**Source text**.
──────

Secularization, especially in a Christian context, is often attributed to diminished religious socialization of children. Traditionally, there were three principal agencies for achieving this: Church, school, and home. Church provision (notably through Sunday schools) has largely collapsed. The school is no longer a major player since the curriculum emphasis has shifted dramatically from Christian instruction to multi-faith religious and moral education. The importance of the home has also diminished because many parents have become secularized and more child-centred approaches have persuaded them of the importance of children being left to make up their own minds in matters of religious belief.

──────

**Exercise 1**. In the passage on secularization, what three agencies traditionally carried out the religious socialization of children?
**Exercise 2**. Carry on the passage on secularization from its last sentence.
The material after this is separate from the passage on secularization.

**Recorded data**.

──────

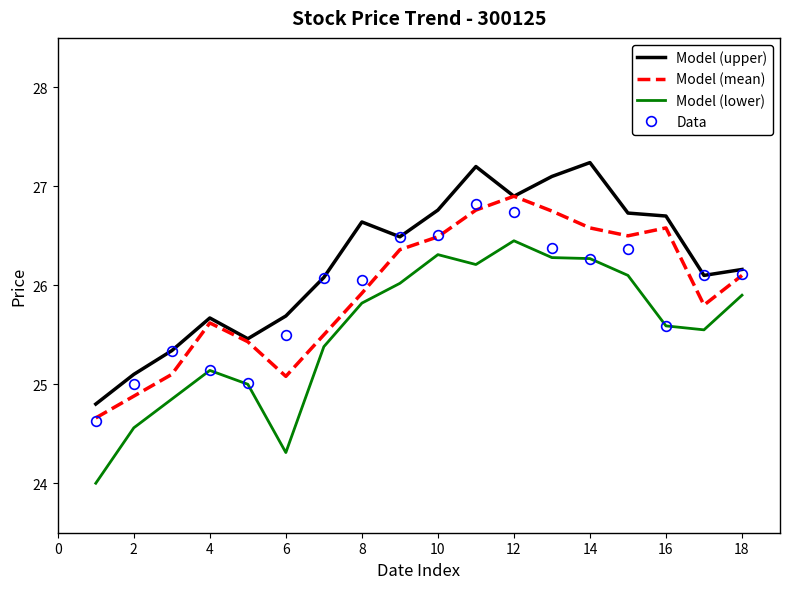

True or false: Model (upper) and Model (lower) cross at least once.

False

──────

**Exercise result 1**. Church, school, and home.

**Exercise result 2**.
Some confirmation of weakened parental commitment to the transmission of faith to their children is now provided in a survey by ComRes for Theos, for which 1,013 British parents with children aged 18 and under were interviewed online on 24-29 August 2016. Only 38% of the sample claimed to be definite believers in God and 17% to attend a religious service once a month or more, with 40% professing no religion at all. Asked whether it is an important part of being a parent actively to pass on beliefs in God or a higher power to children, just 30% agreed while 60% judged it was for children to come to their own opinion independently of their parents. Three-fifths were indifferent whether their children held the same beliefs about God as they did and no more than two-fifths had even had a conversation with their children on the subject. One-third suggested that technology and social media would have more of an impact on their children’s beliefs than their own input. Not unexpectedly, believers in God, regular attenders at religious services, and non-Christians exhibited higher than average levels of commitment to passing on their faith.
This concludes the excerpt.